| Problem requirements |
Your answer must be a word-for-word copy of the listing below, minus its pictures.

[Extracted records Boundary: Start]

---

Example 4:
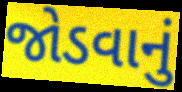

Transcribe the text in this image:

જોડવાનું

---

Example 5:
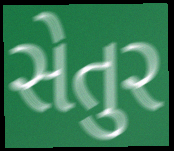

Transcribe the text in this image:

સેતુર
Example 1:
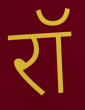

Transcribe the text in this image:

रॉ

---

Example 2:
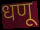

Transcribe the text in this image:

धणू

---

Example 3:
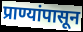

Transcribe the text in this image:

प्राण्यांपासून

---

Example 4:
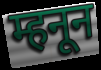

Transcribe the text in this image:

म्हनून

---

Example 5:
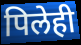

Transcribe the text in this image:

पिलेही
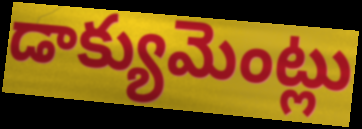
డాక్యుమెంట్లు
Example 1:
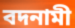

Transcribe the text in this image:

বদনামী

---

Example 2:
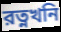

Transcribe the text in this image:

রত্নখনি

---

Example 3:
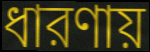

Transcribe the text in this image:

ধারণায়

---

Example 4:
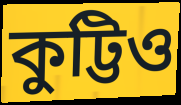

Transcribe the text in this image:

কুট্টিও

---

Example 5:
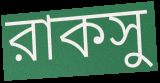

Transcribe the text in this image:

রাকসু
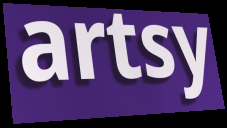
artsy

[Extracted records Boundary: End]

| Task answer |
---

Example 4:

Transcribe the text in this image:

જોડવાનું

---

Example 5:

Transcribe the text in this image:

સેતુર
Example 1:

Transcribe the text in this image:

रॉ

---

Example 2:

Transcribe the text in this image:

धणू

---

Example 3:

Transcribe the text in this image:

प्राण्यांपासून

---

Example 4:

Transcribe the text in this image:

म्हनून

---

Example 5:

Transcribe the text in this image:

पिलेही
డాక్యుమెంట్లు
Example 1:

Transcribe the text in this image:

বদনামী

---

Example 2:

Transcribe the text in this image:

রত্নখনি

---

Example 3:

Transcribe the text in this image:

ধারণায়

---

Example 4:

Transcribe the text in this image:

কুট্টিও

---

Example 5:

Transcribe the text in this image:

রাকসু
artsy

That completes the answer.